▶ _INPUT FOR THIS TASK_:
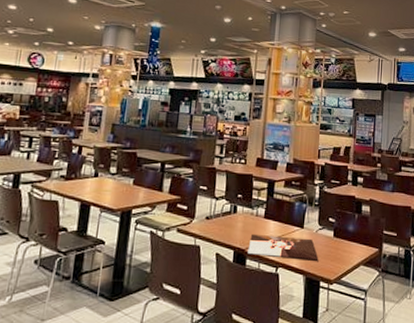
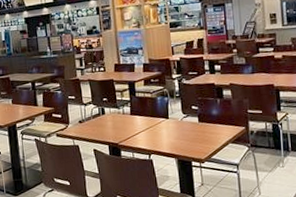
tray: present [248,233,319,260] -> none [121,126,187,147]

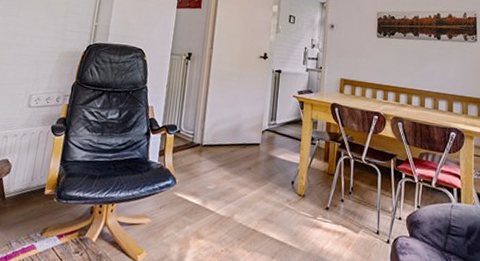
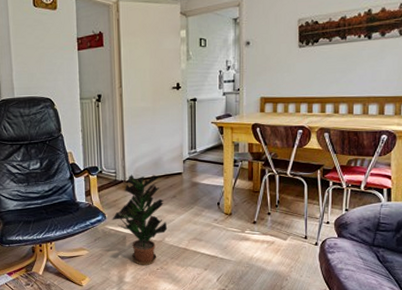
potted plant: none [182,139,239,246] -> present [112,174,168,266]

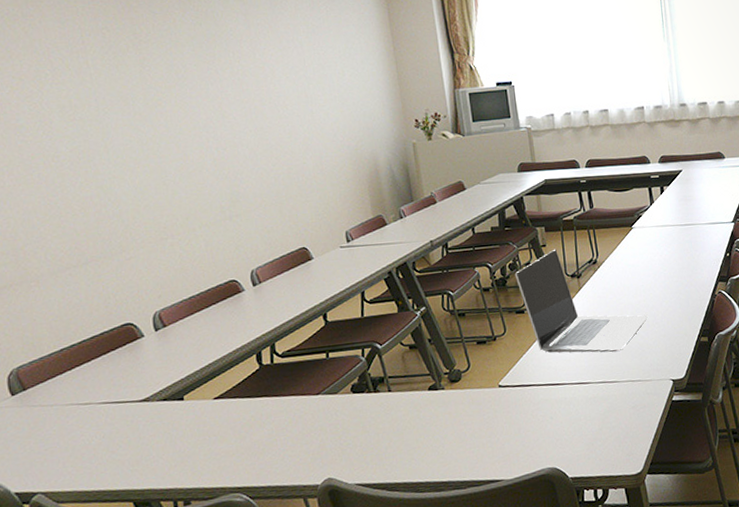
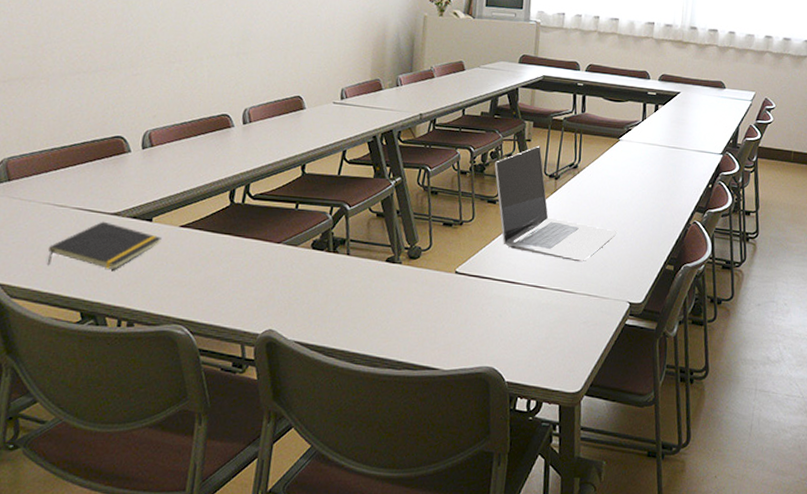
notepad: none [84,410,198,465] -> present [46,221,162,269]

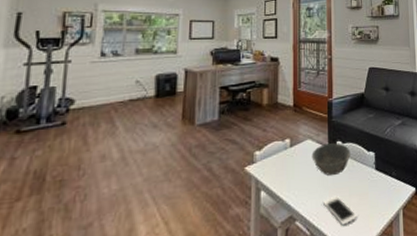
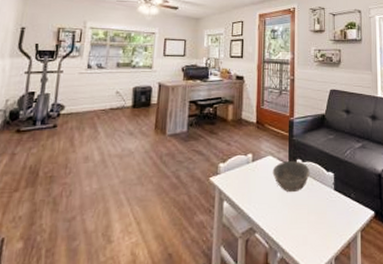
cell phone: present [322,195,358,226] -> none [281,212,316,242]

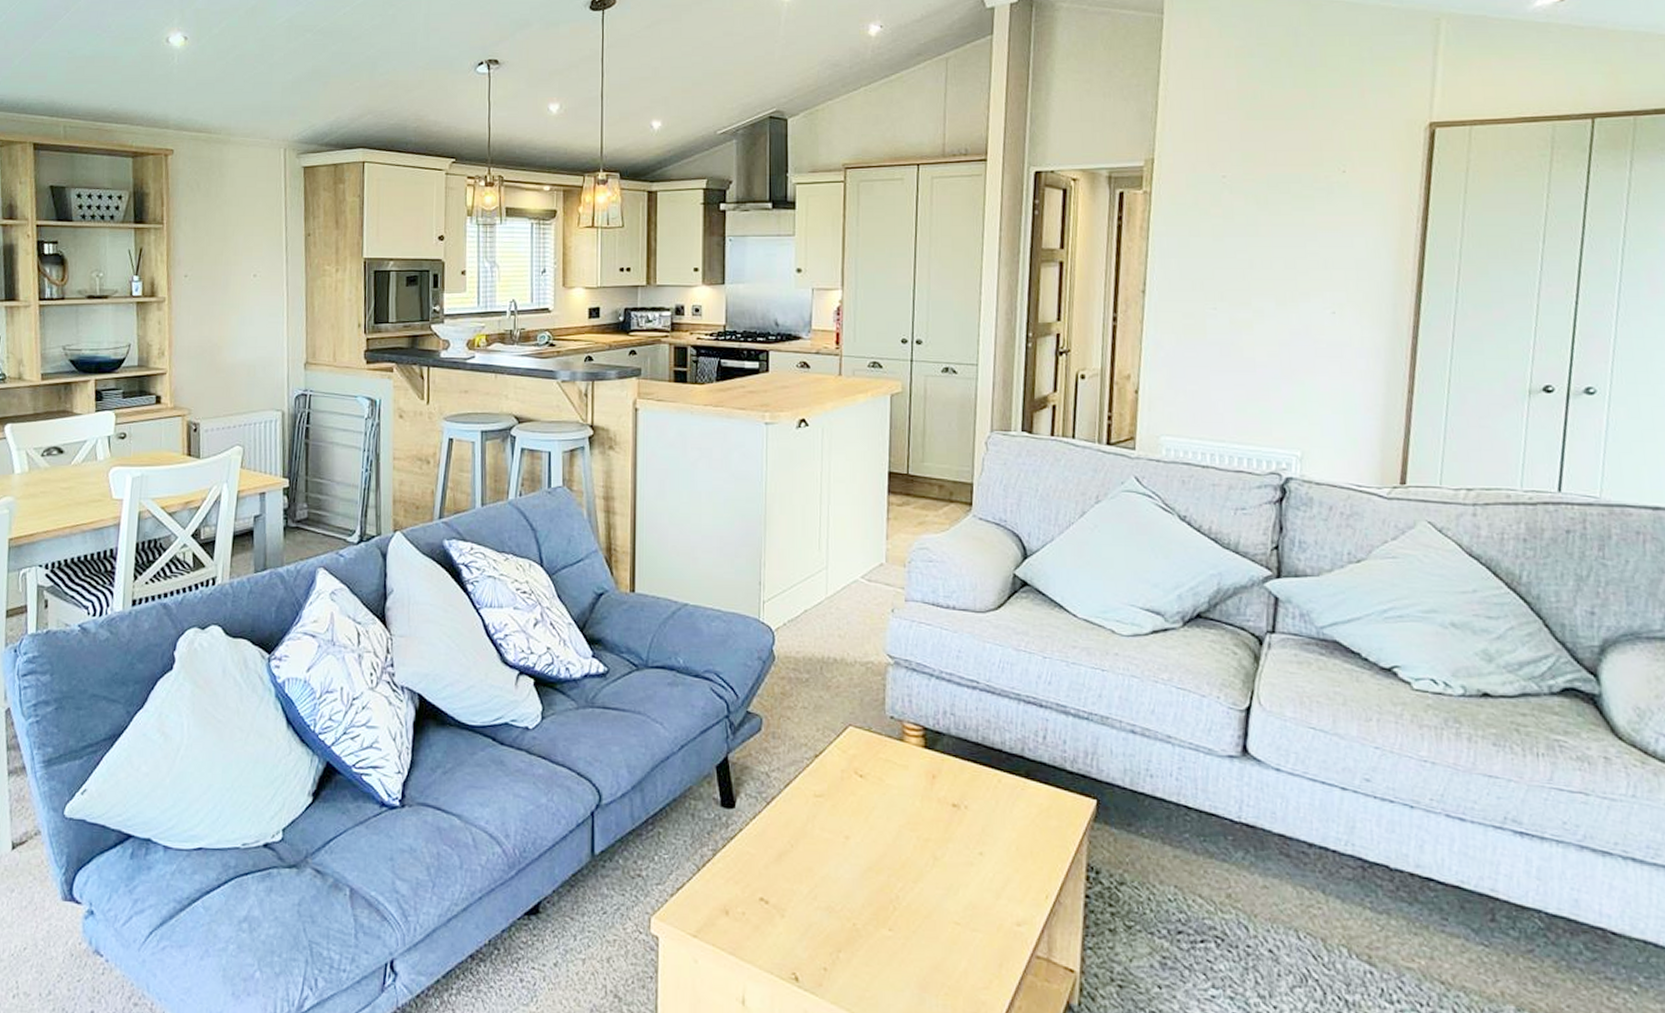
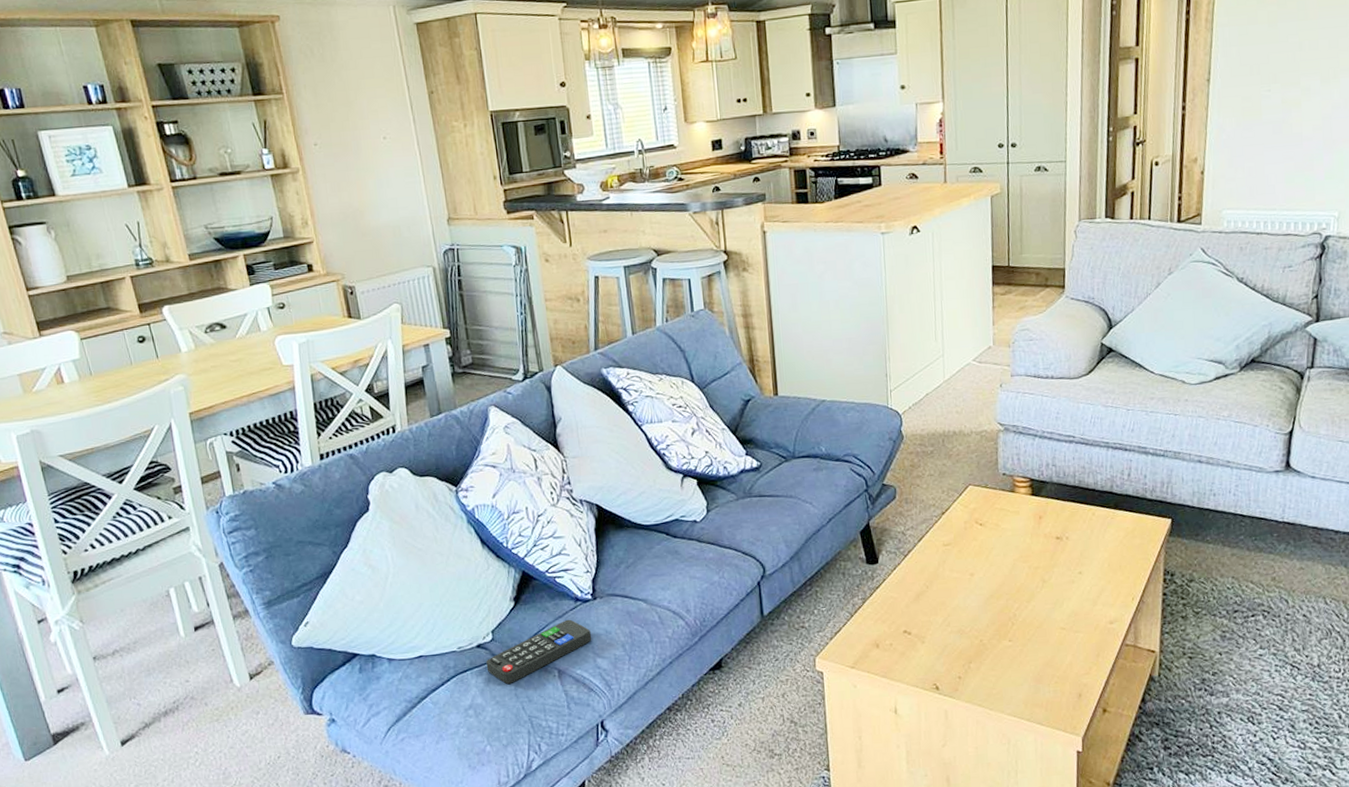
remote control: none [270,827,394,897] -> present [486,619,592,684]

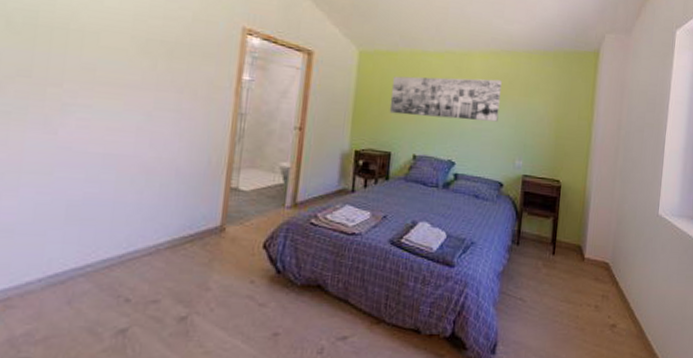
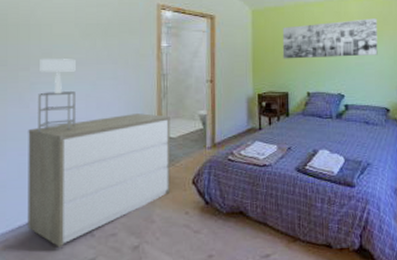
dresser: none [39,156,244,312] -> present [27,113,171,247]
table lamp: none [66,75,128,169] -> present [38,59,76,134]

▶ _WORK ORDER_:
Without reproducing any picture, repeat exactly the lines from the one containing "notepad: none [84,410,198,465]" through the last line of the material above, both ends included.

▶ _COMPLETED EXERCISE_:
notepad: none [84,410,198,465] -> present [46,221,162,269]

cell phone: present [322,195,358,226] -> none [281,212,316,242]

remote control: none [270,827,394,897] -> present [486,619,592,684]

dresser: none [39,156,244,312] -> present [27,113,171,247]
table lamp: none [66,75,128,169] -> present [38,59,76,134]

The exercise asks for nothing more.